La constelación afectiva

Las personas que aparecen en Norteña forman una constelación afectiva. Sus padres son el origen, la disciplina y el permiso; su hermana gemela es el espejo; Cecilia Bastida representa la continuidad de una historia compartida; Joselo es complicidad y puente; Santaolalla es escucha y exigencia. Lynn Fainchtein, supervisora y productora musical vinculada al cine y la televisión, pertenece a esa red de personas capaces de reconocer la música de otros y darle un contexto.

También están su hija y los amores del pasado. Estos últimos no aparecen como una lista de conquistas ni como material de chisme, sino como parte de una reflexión sobre la huida. Julieta reconoce que muchas veces escapaba de sus relaciones y que quizá es mejor conservar a ciertas personas en la memoria que aferrarse a ellas cuando ya no forman parte del presente.

Esa idea también explica su trayectoria. Venegas ha vivido avanzando, dejando atrás ciudades, bandas, proyectos y relaciones, pero no necesariamente borrándolos. Los convierte en memoria y después en canciones. Marcharse no significa negar lo vivido; significa encontrarle otro lugar.

El veredicto

Si algo puede reprochársele al libro es que su brevedad deja algunos episodios apenas insinuados. Hay personas y experiencias que parecen merecer una historia más extensa. Pero esa incompletud también corresponde a su forma. Norteña no quiere ser una enciclopedia personal, sino un álbum. Y un álbum no conserva todos los días: conserva aquellos momentos que, vistos desde el futuro, adquieren una luz distinta.

Al cerrar el libro queda la sensación de haber contemplado las primeras fotografías de una artista que todavía no sabía que estaba construyendo una obra. Julieta Venegas no encontró su voz cuando llegó a la Ciudad de México ni cuando publicó Aquí. La encontró poco a poco, mientras aprendía a irse, a escuchar y a convertir cada despedida en una posibilidad.
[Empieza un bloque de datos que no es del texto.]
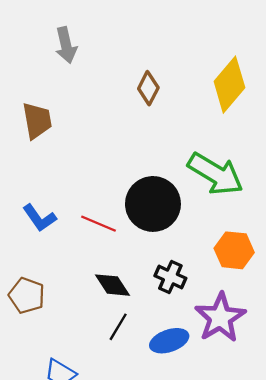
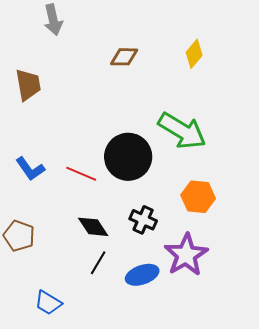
yellow diamond: (229, 85) -> (194, 54), size x0.6
brown diamond: (148, 88) -> (124, 57), turned 64

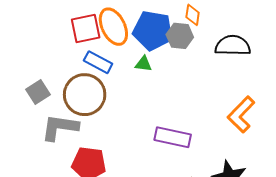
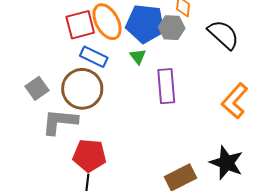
black semicircle: (233, 46) -> (223, 35), turned 44
green triangle: (144, 64) -> (138, 56), turned 48
purple rectangle: (173, 137) -> (166, 86), moved, turned 76

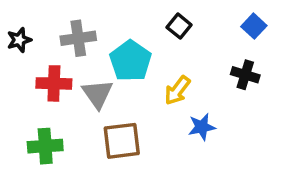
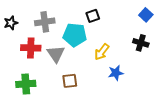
black square: (179, 26) -> (93, 16), moved, turned 32
cyan pentagon: (130, 61) -> (75, 35), turned -30
brown square: (122, 141) -> (70, 81), size x0.7

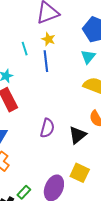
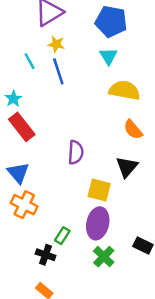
black triangle: (78, 135) -> (127, 167), moved
yellow square: (80, 173) -> (99, 190), moved

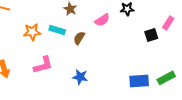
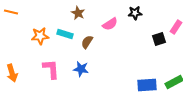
pink L-shape: (43, 65) -> (51, 69), turned -80
blue star: (80, 77) -> (81, 69), moved

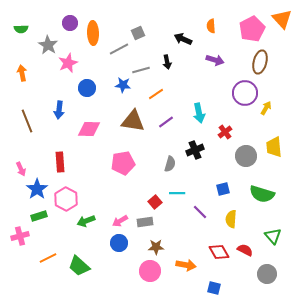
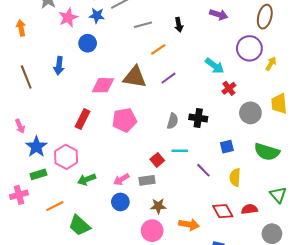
black arrow: (167, 62) -> (179, 25), moved
blue star: (123, 85) -> (97, 16), moved
cyan arrow: (199, 113) -> (215, 66), moved, turned -42
pink diamond: (89, 129) -> (103, 85), moved
black cross: (195, 150) -> (198, 118), moved, turned 30
red rectangle: (60, 162) -> (82, 119), moved, turned 30
red semicircle: (245, 250) -> (249, 209), turned -35
orange line: (48, 258) -> (55, 206), moved

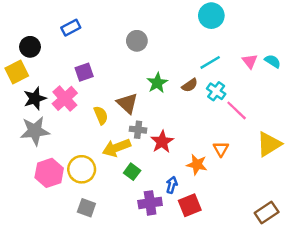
El piano le dio un lugar para comenzar. Tijuana le dio una forma de escuchar. Tijuana No! le dio una primera comunidad y una primera canción. El teatro le amplió la idea de composición. La Ciudad de México le dio encuentros. El acordeón le dio un sonido. “De mis pasos” le dio una dirección.

Julieta Venegas no encontró su voz de una sola vez. La fue entendiendo mientras caminaba.

Norteña. Memorias del comienzo (2026). Autora: Julieta Venegas. 224 páginas. Acompañado del disco homónimo. Disponible en librerías.